### Document extract
I recently broke up with my girlfriend of two years. There were many positive aspects to the relationship and I thought we were going to get married. There were some major negatives, too, which I am now having to cope with on my own, and I'm having a hell of a time. First of all, there were times when she was emotionally abusive towards me, criticizing me for no good reason or becoming impatient or even nasty over minor details. Another problem is health-related. I wanted to be extra cautious with her, as she had a number of less-protected relationships throughout her life (I think she had low self-esteem.). She was tested for HIV when we started dating and was negative. We continued to use condoms although she really didn't want me to, and would act hurt or confused that I did. Fairly early in the relationship (but after the HIV test), she developed warts, presumably from her last boyfriend (who was also HIV-). She was treated and has not had a recurrence since then.
However it continued to be a struggle for me. She was always acting like condoms = non-commitment or distaste for the other person, and though I generally kept using them, there were times when she would actually sort of "force herself" upon me. Maybe that is unusual for a woman to do to a man, and it wasn't violent or anything, but it was definitely a case of some physical and psychological manipulation to get me to do things I wasn't comfortable with. The worst is now I understand some of the feelings that made her do that. I have developed a few warts, which have since been removed. They were only around the base of the penis, so I don't know if I got them because the condom didn't protect me at first or if they were from a time when she did not have visible warts, but she "coerced me" into unprotected sex. It has now been almost two years since she first developed them and 1 year since I did (I had one small recurrence, as well, a few months ago). She was recently checked with no sign of them.

### What you will do
1. Answer these questions from the breakup account:
(a) How long did the relationship last?
(b) What was the girlfriend's HIV test result when the couple started dating?
(c) How long has it been since the writer developed warts?
2. Write a continuation of the breakup account, starting after its last sentence.

### Data
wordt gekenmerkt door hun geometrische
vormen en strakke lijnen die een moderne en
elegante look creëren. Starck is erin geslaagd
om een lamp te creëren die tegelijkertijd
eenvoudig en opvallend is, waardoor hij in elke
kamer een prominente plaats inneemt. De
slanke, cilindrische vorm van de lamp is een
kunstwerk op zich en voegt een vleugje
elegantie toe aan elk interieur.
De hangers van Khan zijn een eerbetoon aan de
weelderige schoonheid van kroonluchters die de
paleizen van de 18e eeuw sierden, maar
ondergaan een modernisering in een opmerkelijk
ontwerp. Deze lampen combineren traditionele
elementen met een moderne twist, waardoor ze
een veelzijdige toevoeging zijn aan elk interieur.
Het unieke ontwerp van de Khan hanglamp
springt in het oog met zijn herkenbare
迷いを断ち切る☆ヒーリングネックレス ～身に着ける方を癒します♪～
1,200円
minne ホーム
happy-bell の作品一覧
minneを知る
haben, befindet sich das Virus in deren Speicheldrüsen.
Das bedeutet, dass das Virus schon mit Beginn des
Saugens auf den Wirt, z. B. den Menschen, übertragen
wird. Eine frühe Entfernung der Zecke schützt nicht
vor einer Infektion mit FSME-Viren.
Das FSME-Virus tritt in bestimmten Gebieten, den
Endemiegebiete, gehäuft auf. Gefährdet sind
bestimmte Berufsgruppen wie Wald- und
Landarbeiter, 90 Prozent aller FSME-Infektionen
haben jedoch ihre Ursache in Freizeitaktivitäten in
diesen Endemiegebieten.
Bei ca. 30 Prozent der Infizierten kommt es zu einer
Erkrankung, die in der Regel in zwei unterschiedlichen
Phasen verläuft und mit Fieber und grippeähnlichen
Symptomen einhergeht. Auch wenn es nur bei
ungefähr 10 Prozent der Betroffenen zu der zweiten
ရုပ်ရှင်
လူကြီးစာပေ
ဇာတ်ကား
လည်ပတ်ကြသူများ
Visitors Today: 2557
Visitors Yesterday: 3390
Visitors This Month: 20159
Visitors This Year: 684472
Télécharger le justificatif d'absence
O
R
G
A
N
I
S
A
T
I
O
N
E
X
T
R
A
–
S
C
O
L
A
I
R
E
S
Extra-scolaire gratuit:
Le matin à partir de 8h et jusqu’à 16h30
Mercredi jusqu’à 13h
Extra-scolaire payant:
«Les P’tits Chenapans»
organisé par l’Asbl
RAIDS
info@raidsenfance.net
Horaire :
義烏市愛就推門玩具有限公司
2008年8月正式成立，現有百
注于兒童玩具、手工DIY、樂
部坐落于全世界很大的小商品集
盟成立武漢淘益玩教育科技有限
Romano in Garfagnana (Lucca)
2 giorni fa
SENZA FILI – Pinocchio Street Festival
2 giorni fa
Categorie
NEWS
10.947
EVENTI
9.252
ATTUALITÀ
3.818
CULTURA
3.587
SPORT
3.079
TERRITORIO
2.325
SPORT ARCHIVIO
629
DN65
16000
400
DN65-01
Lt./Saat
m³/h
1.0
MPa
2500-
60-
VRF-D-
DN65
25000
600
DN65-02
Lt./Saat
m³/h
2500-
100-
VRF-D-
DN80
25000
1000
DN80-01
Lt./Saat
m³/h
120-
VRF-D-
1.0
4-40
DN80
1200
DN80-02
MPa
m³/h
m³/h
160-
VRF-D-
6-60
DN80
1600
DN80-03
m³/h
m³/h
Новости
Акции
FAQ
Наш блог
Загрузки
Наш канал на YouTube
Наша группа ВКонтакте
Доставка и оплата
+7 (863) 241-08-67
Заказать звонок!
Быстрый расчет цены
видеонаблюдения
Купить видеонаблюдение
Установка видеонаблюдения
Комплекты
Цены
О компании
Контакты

==

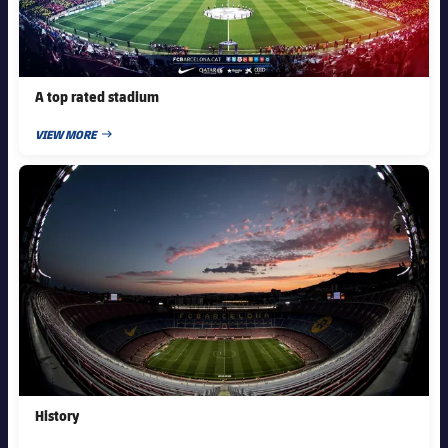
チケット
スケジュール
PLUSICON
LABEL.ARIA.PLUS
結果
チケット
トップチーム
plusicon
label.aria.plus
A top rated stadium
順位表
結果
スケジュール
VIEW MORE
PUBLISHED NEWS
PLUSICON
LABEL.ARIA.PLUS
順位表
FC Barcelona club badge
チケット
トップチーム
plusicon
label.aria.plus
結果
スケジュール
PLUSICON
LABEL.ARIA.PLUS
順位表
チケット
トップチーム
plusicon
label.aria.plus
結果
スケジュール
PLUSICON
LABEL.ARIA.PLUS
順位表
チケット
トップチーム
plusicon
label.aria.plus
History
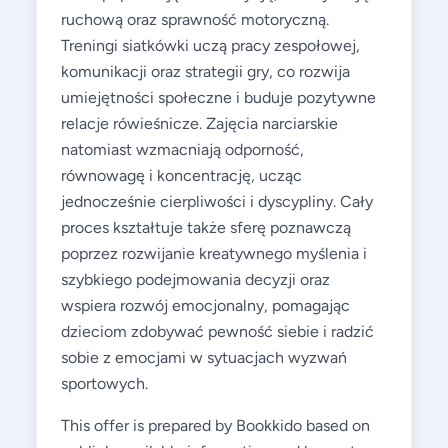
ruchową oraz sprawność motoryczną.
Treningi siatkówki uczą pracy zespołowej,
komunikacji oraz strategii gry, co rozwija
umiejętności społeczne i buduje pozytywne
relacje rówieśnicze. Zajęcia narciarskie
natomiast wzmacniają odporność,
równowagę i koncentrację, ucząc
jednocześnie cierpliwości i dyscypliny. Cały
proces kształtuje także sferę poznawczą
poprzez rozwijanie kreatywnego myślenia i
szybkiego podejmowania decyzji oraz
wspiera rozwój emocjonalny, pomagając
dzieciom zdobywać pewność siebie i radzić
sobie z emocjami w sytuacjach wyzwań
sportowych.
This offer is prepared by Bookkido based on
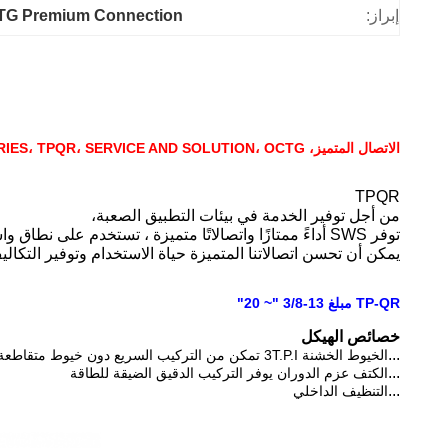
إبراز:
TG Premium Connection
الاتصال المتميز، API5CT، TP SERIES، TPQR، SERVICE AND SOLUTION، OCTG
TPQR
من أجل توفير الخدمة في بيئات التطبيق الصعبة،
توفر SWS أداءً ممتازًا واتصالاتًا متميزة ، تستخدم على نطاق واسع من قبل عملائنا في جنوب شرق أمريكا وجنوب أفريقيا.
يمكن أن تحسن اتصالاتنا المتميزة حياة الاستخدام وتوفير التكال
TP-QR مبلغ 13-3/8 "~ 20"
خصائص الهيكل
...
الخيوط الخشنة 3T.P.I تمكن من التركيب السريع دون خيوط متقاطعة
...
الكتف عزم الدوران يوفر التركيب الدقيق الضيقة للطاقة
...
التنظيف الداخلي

### Responses by item number
1.
(a) Two years.
(b) Negative.
(c) One year.

2.
Now that we are no longer together, these issues are looming over me. I feel like an awful person, like garbage. I can't deal with the idea of the disease. I have been seeing a therapist, but while intellectually, I can analyze my situation, emotionally I continue to feel horrible. I don't want to pass on the virus, but now I, too, feel like a leper and an "untouchable" who no one would ever want to go near. I have read tons of info on it and talked to several doctors and all I get is confused.
Alice, will I ever be normal? I know I have so much to give to the right person. But I feel ashamed, embarrassed, and depressed. I don't talk to my friends about this because they are as inexperienced as I and, as one would normally expect, STDs are alien to them. I feel like that would distance me from them and all they could offer is pity. Alice, I don't want to be pitied. I want to be valued. Will my life ever be happy, or have I destroyed myself?